Compositions according to the invention containing high concentrations of xanthan gum (eg 0.5% compared to 0.2% w/w) were advantageous as the hydrogel was better retained at the application site.

Generally, increasing the level of thickeners, such as xanthan gum, tends to reduce transdermal release of active agents from topically applied semisolids.

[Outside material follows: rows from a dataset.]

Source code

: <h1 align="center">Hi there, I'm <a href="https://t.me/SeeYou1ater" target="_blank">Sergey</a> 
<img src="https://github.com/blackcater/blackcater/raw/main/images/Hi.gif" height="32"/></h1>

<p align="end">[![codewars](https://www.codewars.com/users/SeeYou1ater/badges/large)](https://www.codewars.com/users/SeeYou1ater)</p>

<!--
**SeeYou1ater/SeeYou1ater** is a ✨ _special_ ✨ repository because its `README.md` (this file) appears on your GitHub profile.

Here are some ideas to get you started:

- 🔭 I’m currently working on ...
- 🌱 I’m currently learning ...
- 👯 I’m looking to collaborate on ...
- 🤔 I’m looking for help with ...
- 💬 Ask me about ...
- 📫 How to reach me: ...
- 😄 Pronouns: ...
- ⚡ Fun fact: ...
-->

However, as shown in Figure 10, the results obtained for the skin whitening scores obtained comparing the hydrogel compositions according to the invention containing different concentrations of xanthan gum and the MIRVASO® product (two times According to the average of the replicates, composition 190155.0163 according to the invention containing xanthan gum at a concentration of 0.5% achieved the best result, comparable to that obtained with a similar composition containing 0.2% xanthan gum. brought about the results.

Claims (13)

A composition that is in a form suitable for topical administration, is aqueous, and comprises a vasoconstrictor, said vasoconstrictor comprising:
polyethylene glycol in combination with propylene glycol and/or dimethyl sulfoxide (DMSO);
a hydrophilic film-forming agent selected from polyvinylpyrrolidone/vinyl acetate copolymers, polyvinylpyrrolidone in uncrosslinked, crosslinked or acetic acid form;
Brimonidine or a salt thereof in a solvent-based phase comprising glycerin; and wherein said composition is in the form of a hydrogel. 2. Composition according to claim 1, characterized in that it comprises a polyvinylpyrrolidone/vinyl acetate copolymer as hydrophilic film-forming agent. Composition according to claim 1 or 2, characterized in that it further comprises, alone or in combination, a gel-forming agent selected from xanthan gum and hydroxyethylcellulose (HEC). Composition according to any one of claims 1 to 3, characterized in that it further comprises a natural or synthetic antioxidant or a free radical scavenger. The antioxidant is selected from butylated hydroxyanisole (BHA), DL-tocopherol, butylated hydroxytoluene (BHT), propionaldehyde, palmitate, ascorbate or glutathione, alone or as a mixture, preferably BHA and Composition according to claim 4, characterized in that it is selected from:/or DL-tocopherol. Claim characterized in that said antioxidant is comprised in a concentration of 0.1% to 4.0% by weight of the total weight of the composition, preferably 0.1% to 1.0% w/w. 5. The composition according to 4 or 5. Composition according to any one of claims 4 to 6, characterized in that it contains an antioxidant and further contains polysorbate and/or polyoxyethylene hydrogenated castor oil 40. Brimonidine or a salt thereof is present in an amount of 0.15% to 3.00%, preferably 0.50% to 2.50% w/w, more preferably 0.75% to 1.50% by weight of the total weight of the composition. Composition according to any one of claims 1 to 7, characterized in that it comprises in a concentration of % w/w, even more preferably 1.00% or 1.50% w/w. Composition according to any one of claims 1 to 8, characterized in that the brimonidine salt is brimonidine tartrate. 10. Any one of claims 1 to 9, characterized in that propylene glycol is combined in a concentration of 20% by weight of the total weight of the composition and polyethylene glycol is included in a concentration of 10% by weight of the total weight of the composition. The composition described in. Composition according to any one of claims 1 to 10, characterized in that it comprises oleyl alcohol and vitamin E, alone or in combination. A composition according to any one of claims 1 to 11 for use as a medicament. Composition for use according to claim 12 for the prevention and/or treatment of radiation-induced dermatitis, in particular within radiotherapy treatment.